I grew up in a place where a kid could count Main Street merchants as friends.

K.T. Faris always seemed glad to see me, even if I was "just looking" at his jewelry store. Courtly John Hermanson (befitting the undertaker he also was) let me sit on the new sofas in his small showroom as we chatted. Nick Schwebach indulged my visits for a year before I'd finally saved enough to buy a portable stereo at his appliance store.

Maybe that's why I latched on to the so-called "e-fairness" sales tax issue during the last few legislative sessions. I take offense at sales tax policies that put today's Main Streeters -- as well as the Minnesota Bigs: Best Buy and Target -- at a disadvantage to online sellers with no stores or warehouses in Minnesota.

Which sellers are they? Here's a clue: The other name for this issue is "the Amazon tax."

Amazon.com and a few others of its ilk aren't required to collect sales taxes from Minnesota consumers at the time of purchase, despite having sales affiliates in the state. Minnesota-based online sellers are. That puts the locals at a 6.85 percent disadvantage on every purchase.

It isn't that Amazon customers don't owe the tax. They do. But they are politely requested to self-report their purchases and pay up when they file their state income tax returns.

State tax auditors cannot verify the accuracy of those reports. Taxpayers, being no dummies, have figured that out. It's amazing how often shoppers who easily recite their account passwords and credit card numbers can't recall making any untaxed online purchases at year's end.

Requiring Amazon and other sellers with Minnesota affiliates to collect sales taxes at the time of purchase, as Minnesota-based retailers must, is thus a matter of tax law compliance as well as fairness.

# # # # #

:: Using the information ::
a – According to the essay on Minnesota's online sales tax, what percentage disadvantage do Minnesota-based online sellers face on every purchase?
b – Can you continue the essay on Minnesota's online sales tax from its last sentence?
None of the material after this point has any bearing on what is asked here.

:: Data extract ::
# # # # #

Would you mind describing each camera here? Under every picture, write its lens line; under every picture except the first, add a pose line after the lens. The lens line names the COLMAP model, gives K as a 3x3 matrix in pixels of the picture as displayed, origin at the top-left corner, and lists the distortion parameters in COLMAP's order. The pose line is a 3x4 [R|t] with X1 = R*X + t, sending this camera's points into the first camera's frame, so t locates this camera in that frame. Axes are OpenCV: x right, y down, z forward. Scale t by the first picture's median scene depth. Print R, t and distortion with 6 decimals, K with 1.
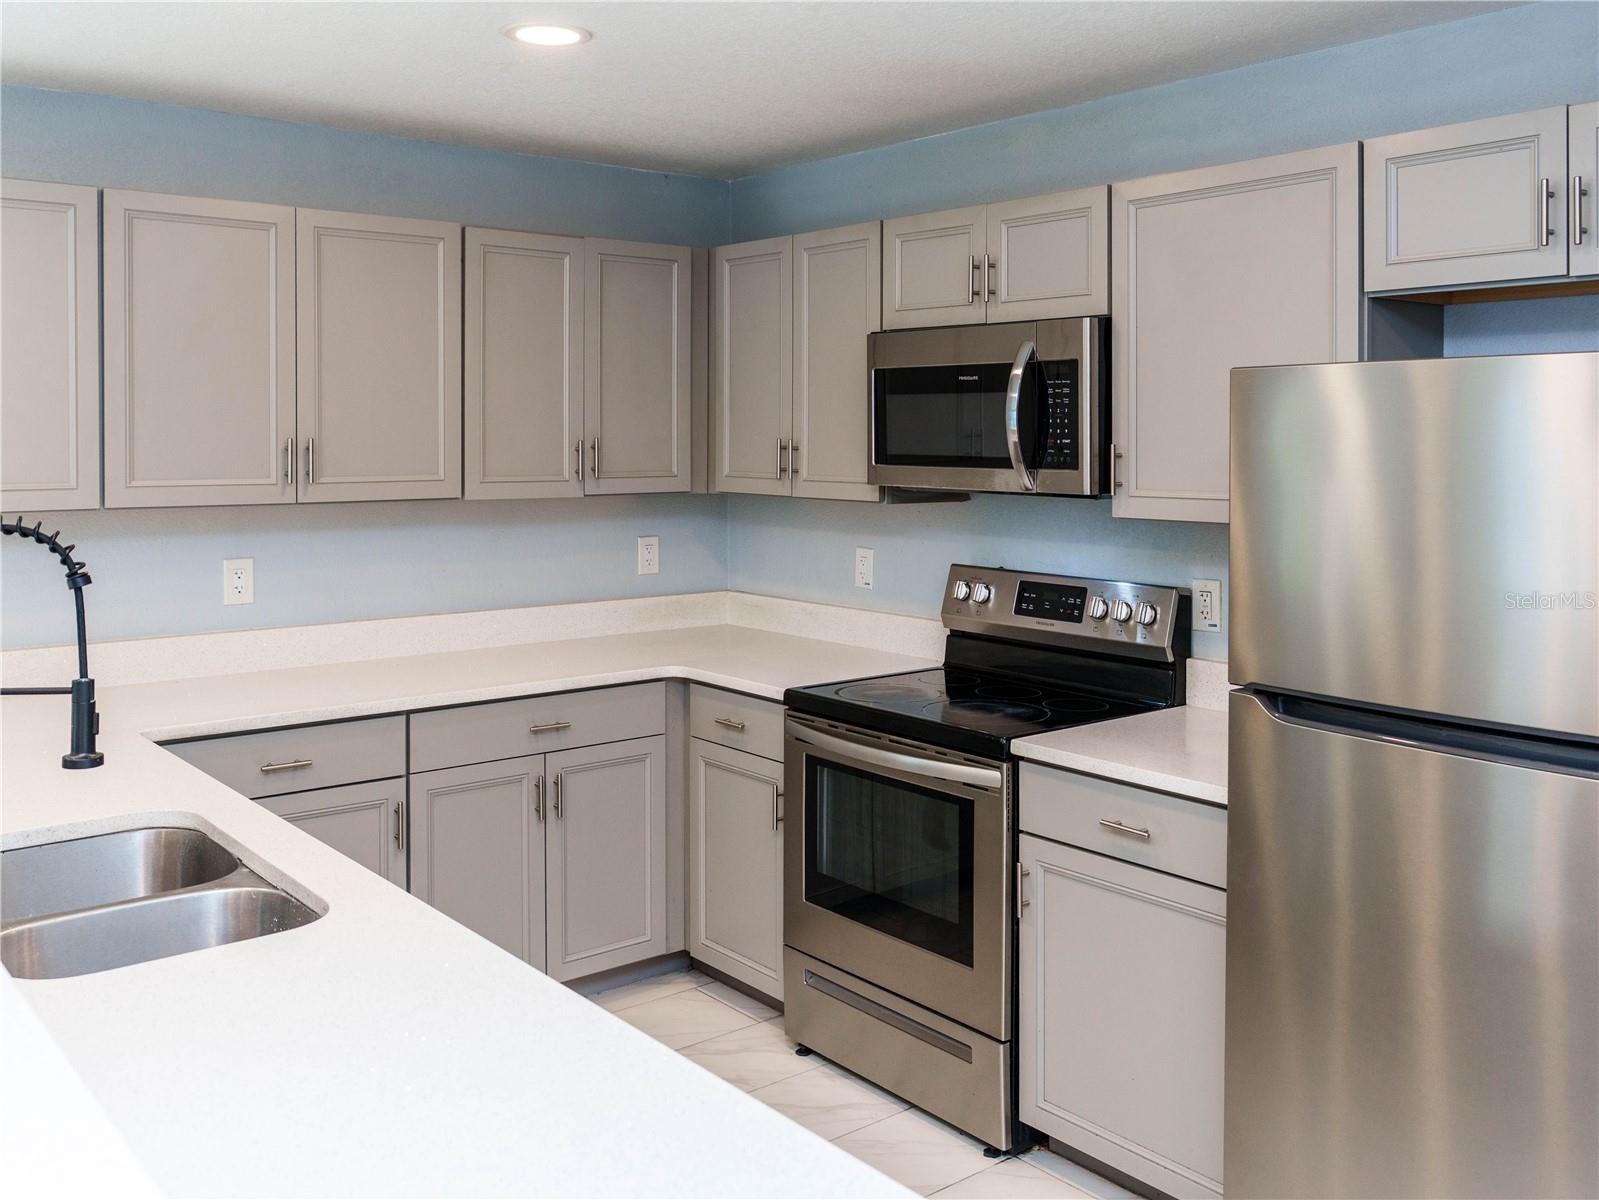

# # # # #

:: Answers in order ::
a – 6.85 percent.

b –
The bill to make it so also served nicely as a litmus test of the loyalties of the Legislature's Republican majorities. Would they side with the business community that paid for their tickets to the statehouse dance? Or were GOP legislators so enthralled by Tea Party/Ron Paul notions about shrinking government that they would deprive the state of even the small amount of new revenue that e-fairness would bring?

We're talking state-budget peanuts: $3.7 million more in fiscal 2013, $10 million more in the 2014-15 biennium.

All of that gain could have been turned around as business tax relief. Including it in the second, smaller version of this year's business tax-cut bill might have been sufficient inducement for Gov. Mark Dayton to sign the bill, rather than vetoing it, as he did on May 14.

That veto closed the books for the two-year lawmaking cycle. E-fairness went unaddressed. It was omitted from both the House and Senate omnibus tax bills, both years.

It wasn't for lack of friends in high places. E-fairness was the top priority of the Minnesota Retailers Association, and backed by both the state Chamber of Commerce and the Business Partnership. Gov. Mark Dayton supported it. By 2012, so did House Taxes chair Greg Davids, R-Preston.

And in February 2011, an e-fairness bill was introduced by Senate Taxes chair Julianne Ortman, R-Chanhassen.

She says she aimed to give the idea a hearing, nothing more. Before the 2011 session ended, Ortman announced her opposition to her own bill. She said such tax policies ought to be settled in Congress, not the states, and that a state move risked running afoul of the courts. (Nine states have passed similar legislation. It has been upheld in several court tests but rejected in Illinois.)

"The real issue was that they didn't want any Republicans to vote against the tax bill," said Brian Steinhoff, a former aide to GOP Gov. Tim Pawlenty who heads the state Retailers Association.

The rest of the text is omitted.